Thermodynamic properties of liquid
absorbents are important for
industrial applications. Ionic liquids (ILs) are more efficient alternatives
to organic solvents that are used for CO2 absorption and
storage. The IL, 1-butyl-3-methylimidazolium thiocyanate ([BMIM] [SCN])
with ethanolamines are considered as an efficient material for gas
absorption. The density and speed of sound for a full-range concentration
of binary ([BMIM] [SCN] + ethanolamine (MEA)/diethanolamine (DEA)/triethanolamine
(TEA)) systems have been measured at (288.15 – 318.15) K, and
excess molar properties as nonideality of the mixtures has been calculated.
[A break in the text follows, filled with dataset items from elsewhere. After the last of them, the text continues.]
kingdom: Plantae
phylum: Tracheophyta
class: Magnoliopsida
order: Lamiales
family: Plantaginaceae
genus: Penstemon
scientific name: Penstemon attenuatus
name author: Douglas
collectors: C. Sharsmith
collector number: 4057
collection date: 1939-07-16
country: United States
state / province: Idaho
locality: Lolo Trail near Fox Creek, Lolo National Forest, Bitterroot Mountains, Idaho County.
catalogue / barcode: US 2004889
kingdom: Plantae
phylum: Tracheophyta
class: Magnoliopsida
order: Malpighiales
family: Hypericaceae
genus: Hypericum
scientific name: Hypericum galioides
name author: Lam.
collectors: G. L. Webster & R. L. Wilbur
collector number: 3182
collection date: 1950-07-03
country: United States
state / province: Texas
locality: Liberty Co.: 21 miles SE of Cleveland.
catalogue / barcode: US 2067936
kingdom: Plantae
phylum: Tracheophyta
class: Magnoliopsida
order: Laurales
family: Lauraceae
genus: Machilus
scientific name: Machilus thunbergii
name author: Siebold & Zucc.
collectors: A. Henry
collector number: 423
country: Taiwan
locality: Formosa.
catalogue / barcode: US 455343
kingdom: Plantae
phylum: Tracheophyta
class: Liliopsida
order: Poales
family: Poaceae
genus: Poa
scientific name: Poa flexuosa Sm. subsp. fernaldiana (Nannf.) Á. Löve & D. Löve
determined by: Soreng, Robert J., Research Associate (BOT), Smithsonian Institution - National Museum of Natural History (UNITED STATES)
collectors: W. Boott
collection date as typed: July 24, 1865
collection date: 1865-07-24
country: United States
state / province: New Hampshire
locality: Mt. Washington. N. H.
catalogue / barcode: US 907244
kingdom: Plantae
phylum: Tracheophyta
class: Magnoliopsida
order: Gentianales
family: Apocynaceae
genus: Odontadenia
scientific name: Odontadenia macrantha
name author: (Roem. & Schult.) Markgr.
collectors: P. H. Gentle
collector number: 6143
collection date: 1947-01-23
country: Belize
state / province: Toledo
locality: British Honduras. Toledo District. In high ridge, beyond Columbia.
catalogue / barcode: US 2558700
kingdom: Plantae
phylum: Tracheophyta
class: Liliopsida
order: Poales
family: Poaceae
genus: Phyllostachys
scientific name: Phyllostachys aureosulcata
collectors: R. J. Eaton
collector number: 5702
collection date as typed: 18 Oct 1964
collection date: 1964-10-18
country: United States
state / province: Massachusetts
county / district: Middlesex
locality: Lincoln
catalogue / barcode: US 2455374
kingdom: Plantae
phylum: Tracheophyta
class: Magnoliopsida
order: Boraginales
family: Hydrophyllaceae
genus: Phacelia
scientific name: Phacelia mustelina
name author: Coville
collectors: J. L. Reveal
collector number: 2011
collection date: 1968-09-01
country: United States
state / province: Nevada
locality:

The conductor-like screening model (COSMO) as a microscopic approach
has been used to calculate the PC-SAFT equation of state parameters,
prediction the density of the studied mixtures, and compare the experimentally
obtained parameters of PC-SAFT. The excess molar volumes for systems
containing IL + monoethanolamine are positive while negative for DEA
and TEA. Also, the excess isentropic compressibilities for the studied
mixtures are negative at all temperatures. The PC-SAFT equation of
state as a microscopic approach for interpreting the molecular interactions
is an efficient model in predicting thermodynamic properties. The
results indicate that increasing OH groups of ethanolamines enhances
their interactions with IL molecules.